Of the adventures which befell the emigrants in their quest of freedom, a properly pictorial account has yet to be written. Their experiences embody all the materials of an epic. No one who reads the published records of them can doubt the courage, the simple faith, or the natural resourcefulness of the pious and sturdy pioneers. That these qualities were tempered by an innate distrust of the black man was, under the circumstances, not unnatural. Though the perils of the wilderness they had to encounter were such as to test their endurance to the uttermost, their chief and constant cause of anxiety was the treacherous savage.

Though their wish in setting out was to remain at peace with the tribes around them, the hostility they met soon put an end to any hope of peaceful advance through the territories traversed. Their original purpose was to settle in the neighborhood of Delagoa Bay, but the accounts which reached them of the deadly climate in that country led them to turn their faces towards the nearer and more attractive region to the southward, now known as Natal. A small colony of Englishmen, some fifty in number, had for years been located at the port, but the country inland, devastated and depopulated by the Zulu tyrant, Chaka, was unoccupied, and the emigrants determined to pitch their tents and establish themselves permanently there.

# TASK A
Pull out every line of the listing that contains the string "image", treating uppercase and lowercase as distinct.
The passage about the emigrants and the listing have nothing to do with each other.

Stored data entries
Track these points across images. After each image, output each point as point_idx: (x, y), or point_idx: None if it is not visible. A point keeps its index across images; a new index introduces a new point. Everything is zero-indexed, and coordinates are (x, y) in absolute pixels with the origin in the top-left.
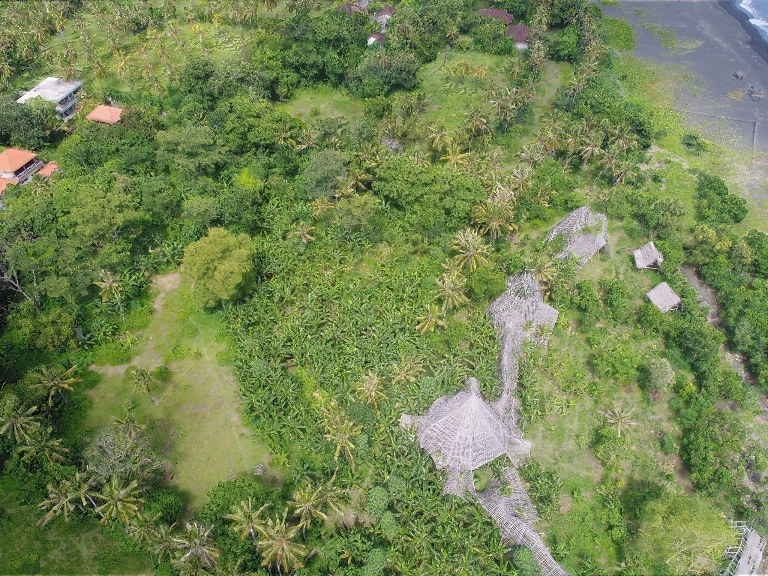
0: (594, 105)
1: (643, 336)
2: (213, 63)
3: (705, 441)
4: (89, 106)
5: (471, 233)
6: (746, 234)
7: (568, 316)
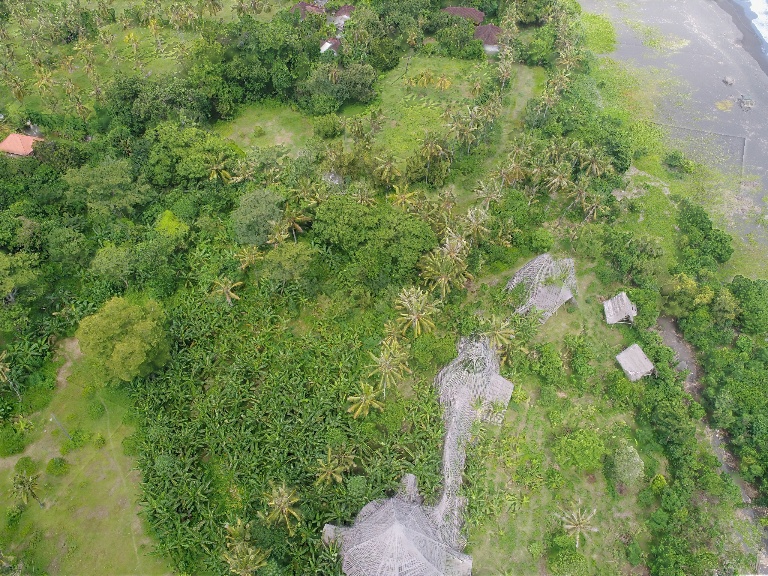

# TASK B
In the passage about the emigrants, what made them give up their plan to settle near Delagoa Bay?

# CORRECT ANSWER A
Track these points across images. After each image, output each point as point_idx: (x, y), or point_idx: None if it is not visible. A point keeps its index across images; a new index introduces a new point. Everything is zero-indexed, and coordinates are (x, y) in absolute pixels with the origin in the top-left.

# CORRECT ANSWER B
Reports reached them of the deadly climate in that country.